All I wanted to do was sleep. For all I cared, the bus could've been made of duct tape and plastic wrap.

My planned destination: Salt Lake City. Why? Why wonder why? I wanted to visit the state that killed Joe Hill. I wanted to see if I could see any trace of the myth that Utah Phillips spoke of in his stories and songs. I wanted to scare some Mormons. I wanted see if I could snag some of that magic underwear, since I thought it might come in handy.

Why the hell not?

The bus made it as far as Glendale before Carlos pulled the bus over. Not a good sign. He puts the bus in park, hops out, and walks around the back of the bus. A few minutes later, he comes back.

"I've just spoken to Dallas," he said. The tone was ominous. Official sounding. Or, attempting to sound official sounding. "The back lights on the bus aren't working," he went on. "So we're turning around and going back to Phoenix Station to resolve it."

People were muttering, annoyed, guffawing. People are on their cell phones. I hear various versions of the same one-sided conversation. "This is SOME KINDA BULLSHIT!"

Then, as if we all didn't know it, he said "You can consider this schedule [pause for what? Dramatic effect?] delayed."

Walking back into the station was anti-climactic, but I wasn't too worried. I'm in no particular hurry, really. Whether I sleep on a bus in the dark then, or an hour from then, didn't matter to me. I was sure there,d be a bus to Salt Lake City in Las Vegas. I mean, Mormons gamble too, right?

Two hours later, the bus was apparently repaired, and we reboarded and headed out into the darkness. It still creaked like it was held together by tape and I was mindful of the vent, to avoid any fires.

By the time we reached Vegas, the sun was up and I was only slightly rested. The bus had managed to fill up, my phone battery was dead, and the air... which is supposed to be cooler when the engine is hot... wasn't. It was already hot, and I had missed the 7:55 to Salt Lake by nearly 2 hours. The next one would not leave until 9:30 that night. Not quite 12 hours. But close enough to be annoying.

Then I noticed there was a 3:15 to Denver.

My cousin Mary lives around there, somewhere.
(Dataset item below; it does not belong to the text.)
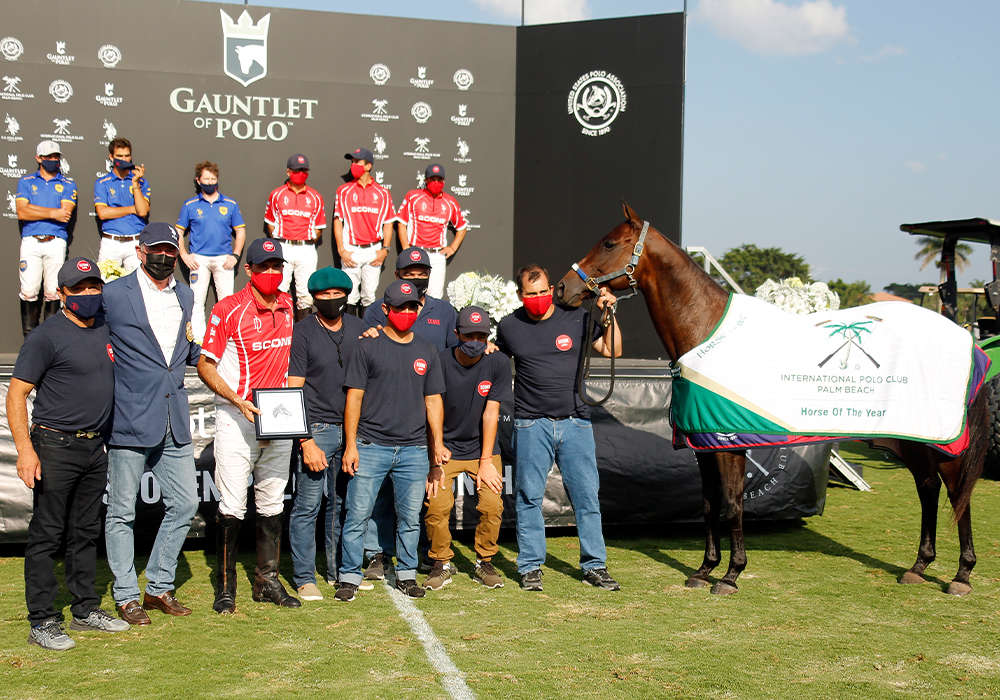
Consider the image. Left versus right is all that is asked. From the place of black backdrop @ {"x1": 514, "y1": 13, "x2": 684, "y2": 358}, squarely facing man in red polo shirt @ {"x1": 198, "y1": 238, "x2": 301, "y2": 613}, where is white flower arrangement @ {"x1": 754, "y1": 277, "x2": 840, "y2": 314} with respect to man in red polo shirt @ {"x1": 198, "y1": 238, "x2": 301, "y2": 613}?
left

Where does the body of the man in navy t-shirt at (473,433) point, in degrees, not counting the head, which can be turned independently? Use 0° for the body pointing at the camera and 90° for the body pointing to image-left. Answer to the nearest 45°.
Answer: approximately 0°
She's the daughter of my dad's older brother, Daniel, who is still alive, and who, up to that point, I had never met face to face. The Parsons' are an independent, quixotic lot. At least, my branch of the family is. And from what I can tell, from those I have met, and from the research -- genealogical and otherwise -- we tend to chose our own way through the world, regardless of whether it's the easiest, or seemingly the wisest.

I had thought I might make my way through Colorado on my Westward Jaunt, meet my cousin and my uncle. What had kept me away up to that point was a series of direction changes and ... to be honest ... the fact that every time I  saw a television report about Colorado, it involved apocalyptic fires and floods.

Considering my options, I plugged in my phone at the barely adequate charging station and sent a message to my cousin. A change in course didn't bother me. But I didn't want to make it a last minute one that would annoy or inconvenience  family I barely knew and had never met.  The possibility of meeting my Uncle Dan -- who, like my father and my Grandpa Parsons, had reached near mythic heights in my imagination -- stuck in my mind. To shake the hand of a man who was as close to my own father as I could meet as an adult, to get a glimpse into his life... his real life... was worth risking the apocalypse that seemed to be hitting The Centennial State.

I heard back from Mary in short order. She told me I was more than welcome to stop through for a couple of days.

I checked the schedule to Denver, and made sure of the exit gate and time. It would leave Vegas at 3:05 and arrive around 7 the following morning.

It was at that point that I wandered out into the street, and found my way to a cup of cheap, but welcome, cup of coffee.